Old Tractors Never Die
by Rosalie Hunt Mellor of Grand Rapids, MN
My neighbor, Sam Henderson, an otherwise intelligent, reasonable and practical man, has an obsession that borders on the manic. He can’t resist an old tractor. Just yesterday he hauled in another rusted wreck. “It’s a John Deere ’35 A,” he told his wife and three or four interested cows. There was more than pride in his voice. It was more like awe.
Anything can set him off, a chance remark, an ad in the paper or a distant view of a corroded heap of metal abandoned in a field. He has to “go LOOK” which according to his wife is tantamount to buying. He spends his spare time restoring them, admiring them and talking about them to others of the same bent. Yes, they do have a club, The Old Tractor Club, with regular meetings and an annual show.
At last count Sam, his father and brother (for they are in on it, too) had 24 old tractors on the farm parked in sheds, along the edge of the woods, and behind the barn.
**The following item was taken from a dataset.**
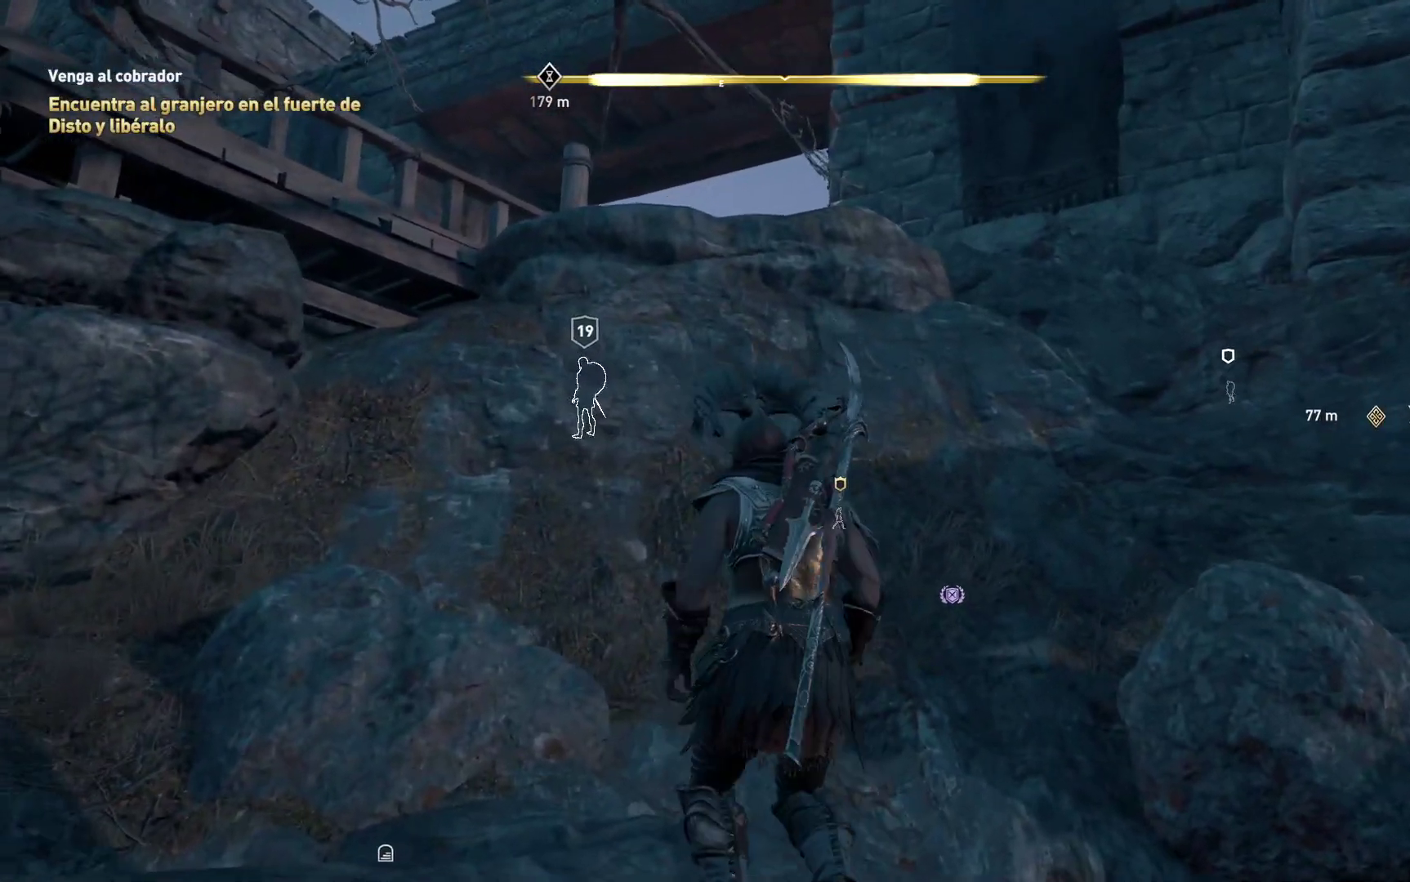
{"buttons": [], "left_stick": "up-right", "right_stick": "center", "events": [[67, "right_stick", "up-right"], [200, "right_stick", "center"]]}
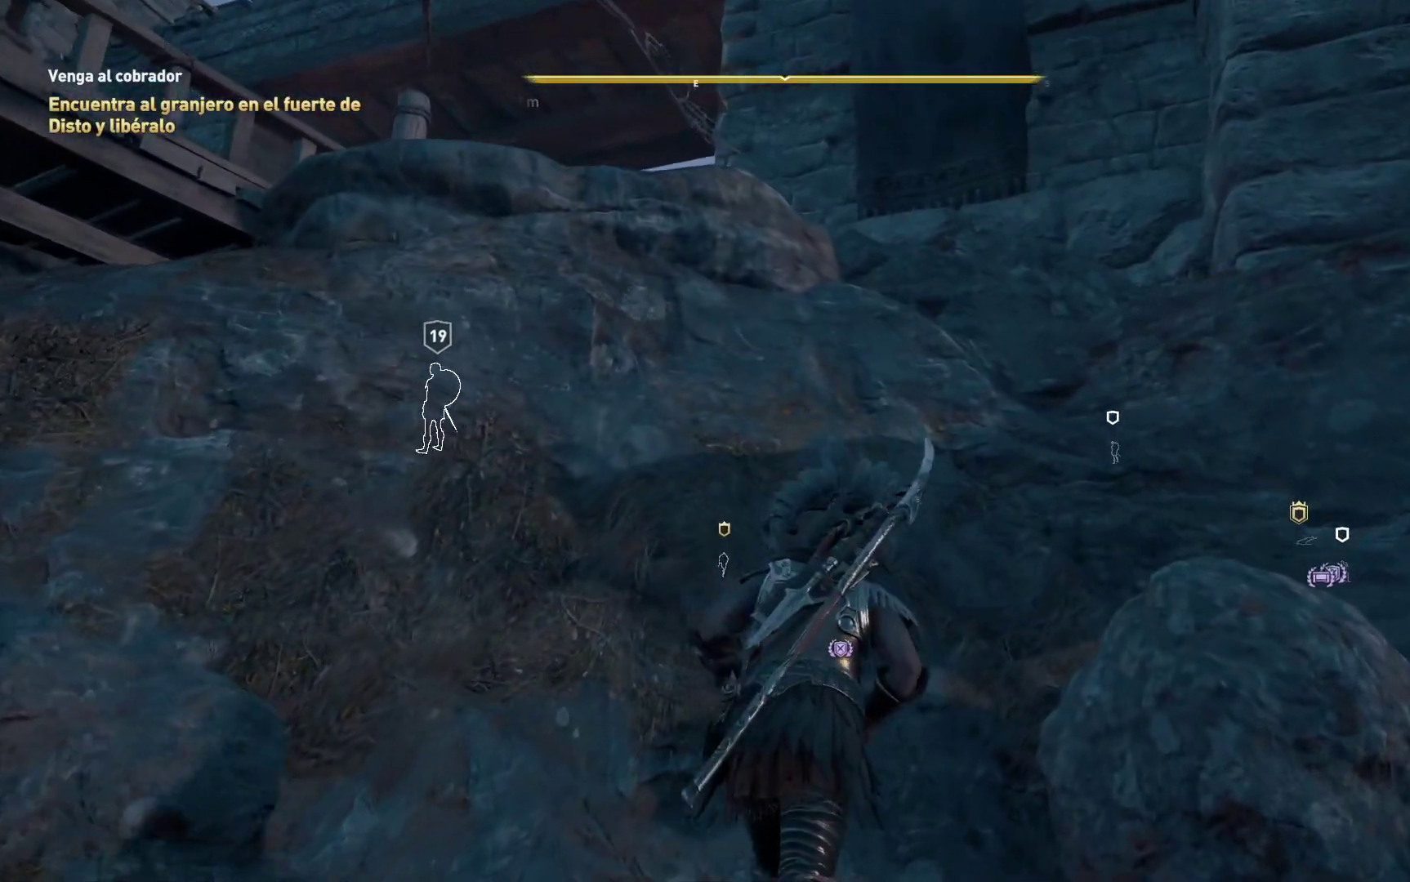
{"buttons": ["A"], "left_stick": "up-right", "right_stick": "center", "events": [[33, "A", "down"]]}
When I asked his wife what they were going to do with them, she hedged, and I never got a straight forward reply, leading me to believe she might not know, either.
His wife tells about the time she dozed off when they were driving home from the Twin Cities. When she awoke the car was parked in a farmyard, and Sam was handing a check to an old farmer. “He had that silly grin on his face he always gets,” she said, “and couldn’t take his eyes off of a pile of junk parked along side the road.”
“A Farmall Cub,” he announced jubilantly as he sprang back into the car. “I’ve been looking all over for one of those.”
While many of those old relics just sit there, some are actually used on the farm. Sam has assigned each to a special job, he told me with a proud grin, the kind you see on parents relating the exploits of precocious children. He pointed them out as he talked. “I use that John Deere M T to haul water to the cattle in the far pasture. This John Deere R is perfect for hauling loads of hay in from the field.” They were the same color and looked alike to me. “This L Case, now,” he went on indicating a ponderous machine painted Flambou Red, “pulls the manure spreader, and this Allis Chalmers W D is the one I use to tow the hay baler.”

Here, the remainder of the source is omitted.